PASSAGE SHOWN:
چكيده به لاتين
The predictions of the onset of rotating stall and surge are very important in the preliminary design stage of a compressor. Rotating stall and surge are complex instabilities that cause efficiency loss and reduced pressure rise, and, therefore, compressor designers attempt to avoid them in the design stage. There are many criteria for predicting stability limits, including empirical, theoretical, and numerical investigations in the literature. However, these investigations have important limitations.
In the first part of the thesis, the present investigation establishes a new method in which the stall and post-stall behavior of a compressor is estimated by an equivalent reconstructed compressor using special combinations of single passage flow behavior in different mass flow rates. The combinations are generated such as pre-stall, in-stall, and surge flow regimes are reproduced in the full annulus compressor. The numbers of one to eight stall cells are reproduced in the full-annulus compressor. The method requires the least computational requirements and is time efficient. In the second part of thesis, the effects of two modifications to a vaned recessed casing treatment is investigated numerically. First, the shape of a circular curve was used in the top of the treated casing. Second, a fully curved guide vane was also applied. The goals of the modifications are to enhance flow recirculation as well as to relieve the low-speed flow, which is normally accumulated within the corners of the vaned recessed casing treatment. The solid casing in addition to two vaned recessed configurations with 23.2% and 53.5% rotor blade tip axial chord exposure have been studied numerically. In the third part of the thesis, the unsteady characteristics of the modified vaned-recessed casing treatment with 23.2% rotor blade tip axial chord exposure were studied numerically.
The solid casing and casing treatment configurations were simulated using the Unsteady Reynolds-Averaged Navier–Stokes equations (URANS), and the results were validated by experimental results. The time-averaged results are composed of velocity components analysis and velocity triangles which are presented first, and the unsteady results are presented afterwards. The standard deviation and frequency analysis were performed to find the sources of unsteadiness. Furthermore, the velocity components analysis, including velocity triangles, was presented instantaneously to clarify their effects on rotor tip flow fields as well as stall margin improvement. Moreover, the unsteady interactions between the rotor and casing treatment flow fields, including flow structure and pressure distributions, were discussed. In the end, flow streamline patterns, in addition to the physical mechanism of the vaned-recessed casing treatment, were also discussed.

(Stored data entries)
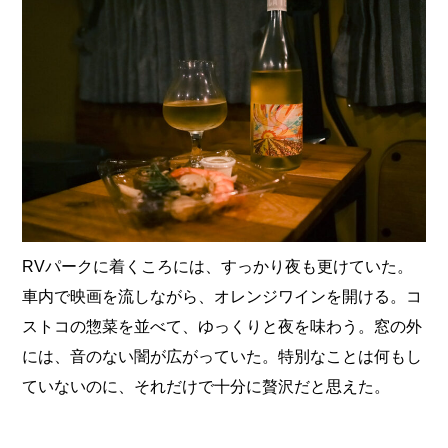
RVパークに着くころには、すっかり夜も更けていた。
車内で映画を流しながら、オレンジワインを開ける。コ
ストコの惣菜を並べて、ゆっくりと夜を味わう。窓の外
には、音のない闇が広がっていた。特別なことは何もし
ていないのに、それだけで十分に贅沢だと思えた。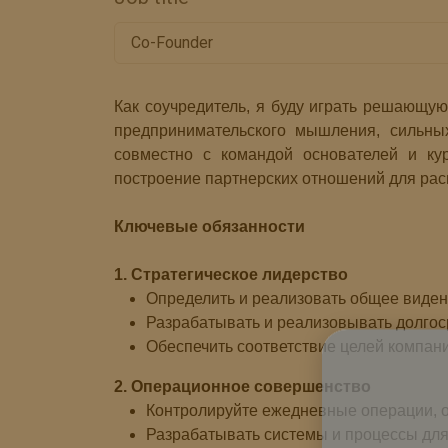
Co-Founder
Как соучредитель, я буду играть решающую 
предпринимательского мышления, сильных
совместно с командой основателей и кур
построение партнерских отношений для рас
Ключевые обязанности
1. Стратегическое лидерство
Определить и реализовать общее видени
Разрабатывать и реализовывать долгос
Обеспечить соответствие целей компан
2. Операционное совершенство
Контролируйте ежедневные операции, о
Разрабатывать системы и процессы дл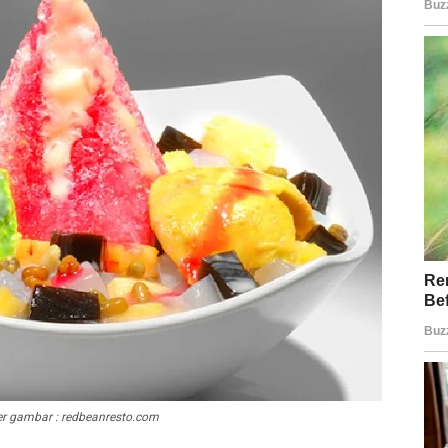
r gambar : redbeanresto.com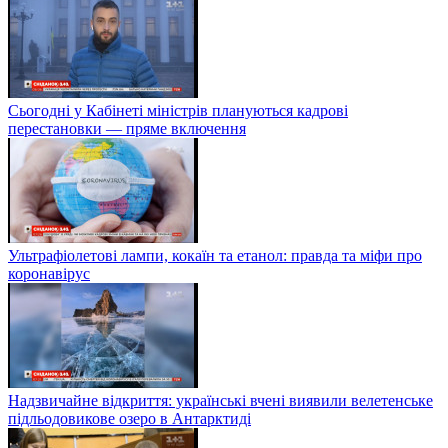
Сьогодні у Кабінеті міністрів плануються кадрові
перестановки — пряме включення
Ультрафіолетові лампи, кокаїн та етанол: правда та міфи про
коронавірус
Надзвичайне відкриття: українські вчені виявили велетенське
підльодовикове озеро в Антарктиді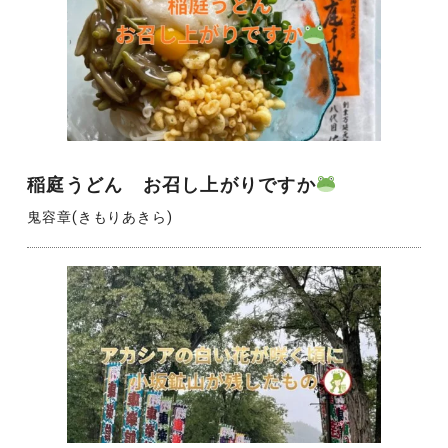
稲庭うどん お召し上がりですか
鬼容章(きもりあきら)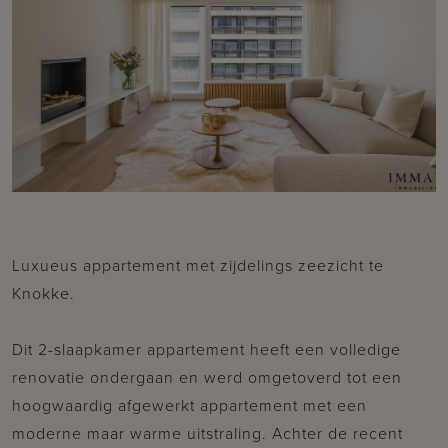
Luxueus appartement met zijdelings zeezicht te
Knokke.
Dit 2-slaapkamer appartement heeft een volledige
renovatie ondergaan en werd omgetoverd tot een
hoogwaardig afgewerkt appartement met een
moderne maar warme uitstraling. Achter de recent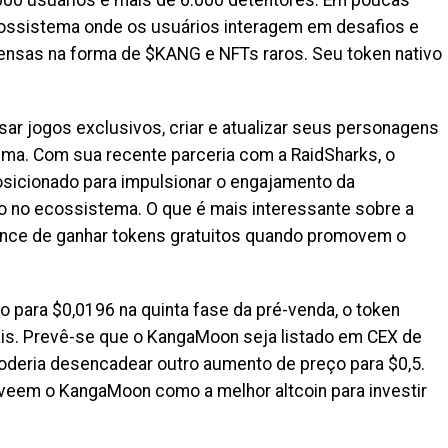
ossistema onde os usuários interagem em desafios e
ensas na forma de $KANG e NFTs raros. Seu token nativo
r jogos exclusivos, criar e atualizar seus personagens
ema. Com sua recente parceria com a RaidSharks, o
icionado para impulsionar o engajamento da
 no ecossistema. O que é mais interessante sobre a
hance de ganhar tokens gratuitos quando promovem o
 para $0,0196 na quinta fase da pré-venda, o token
ais. Prevê-se que o KangaMoon seja listado em CEX de
poderia desencadear outro aumento de preço para $0,5.
veem o KangaMoon como a melhor altcoin para investir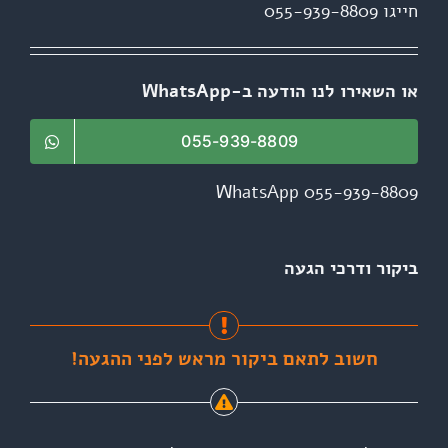
חייגו 055-939-8809
או השאירו לנו הודעה ב-WhatsApp
055-939-8809
WhatsApp 055-939-8809
ביקור ודרכי הגעה
חשוב לתאם ביקור מראש לפני ההגעה!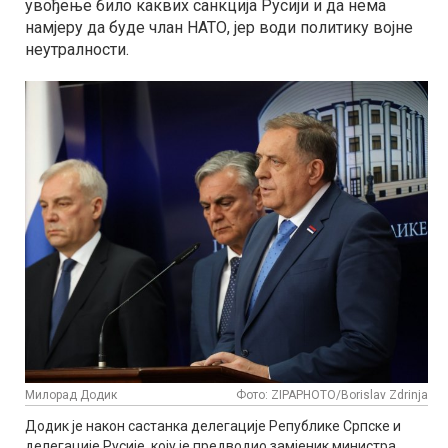
увођење било каквих санкција Русији и да нема
намјеру да буде члан НАТО, јер води политику војне
неутралности.
Милорад Додик
Фото: ZIPAPHOTO/Borislav Zdrinja
Додик је након састанка делегације Републике Српске и
делегације Русије, коју је предводио замјеник министра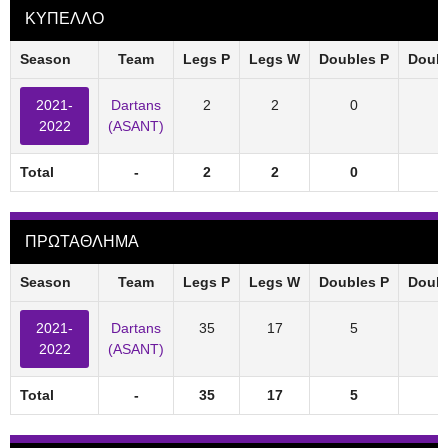
ΚΥΠΕΛΛΟ
Season
Team
Legs P
Legs W
Doubles P
Doub
2021-
Dartans
2
2
0
2022
(ASANT)
Total
-
2
2
0
ΠΡΩΤΑΘΛΗΜΑ
Season
Team
Legs P
Legs W
Doubles P
Doub
2021-
Dartans
35
17
5
2022
(ASANT)
Total
-
35
17
5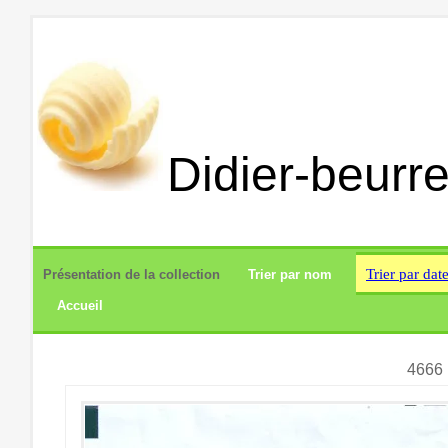
Didier-beurre
Trier par dat
Présentation de la collection
Trier par nom
Accueil
4666 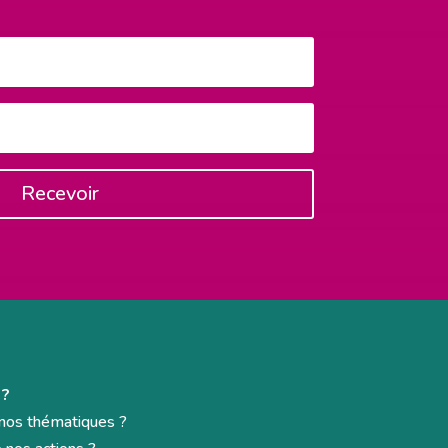
Recevoir
 ?
e nos thématiques ?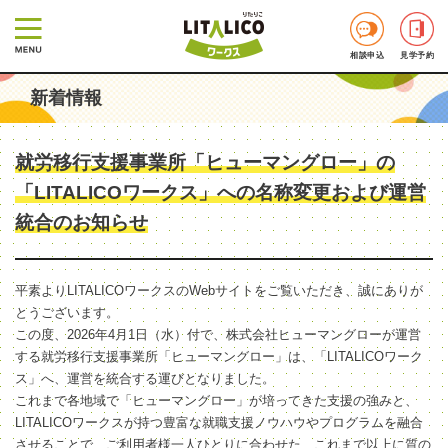
相談申込
見学予約
新着情報
就労移行支援事業所「ヒューマングロー」の
「LITALICOワークス」への名称変更および運営
統合のお知らせ
平素よりLITALICOワークスのWebサイトをご覧いただき、誠にありが
とうございます。
この度、2026年4月1日（水）付で、株式会社ヒューマングローが運営
する就労移行支援事業所「ヒューマングロー」は、「LITALICOワーク
ス」へ、運営を統合する運びとなりました。
これまで各地域で「ヒューマングロー」が培ってきた支援の強みと、
LITALICOワークスが持つ豊富な就職支援ノウハウやプログラムを融合
させることで、ご利用者様一人ひとりに合わせた、これまで以上に質の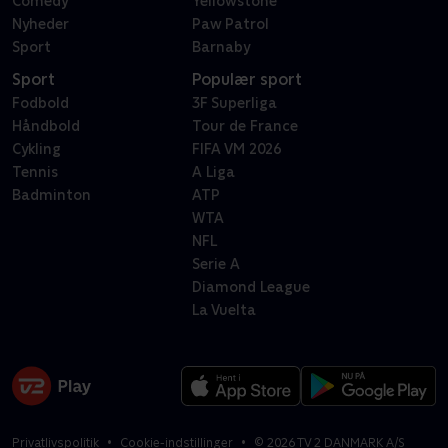
Comedy
Yellowstone
Nyheder
Paw Patrol
Sport
Barnaby
Sport
Populær sport
Fodbold
3F Superliga
Håndbold
Tour de France
Cykling
FIFA VM 2026
Tennis
A Liga
Badminton
ATP
WTA
NFL
Serie A
Diamond League
La Vuelta
Privatlivspolitik
Cookie-indstillinger
©
2026
TV 2 DANMARK A/S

PROBLEMS TO WORK ON:
(1) Answer these questions from the abstract.
(a) How many stall cells are reproduced in the full-annulus compressor?
(b) What rotor blade tip axial chord exposures did the two vaned recessed configurations have?
(c) What equations were used to simulate the solid casing and casing treatment configurations?
(2) Reproduce the abstract word for word, from "چكيده به لاتين" to "have important limitations.".
The listing is not needed for this work.

TASK-BY-TASK SOLUTIONS:
(1)
(a) One to eight.
(b) 23.2% and 53.5%.
(c) The Unsteady Reynolds-Averaged Navier–Stokes equations (URANS).

(2)
چكيده به لاتين
The predictions of the onset of rotating stall and surge are very important in the preliminary design stage of a compressor. Rotating stall and surge are complex instabilities that cause efficiency loss and reduced pressure rise, and, therefore, compressor designers attempt to avoid them in the design stage. There are many criteria for predicting stability limits, including empirical, theoretical, and numerical investigations in the literature. However, these investigations have important limitations.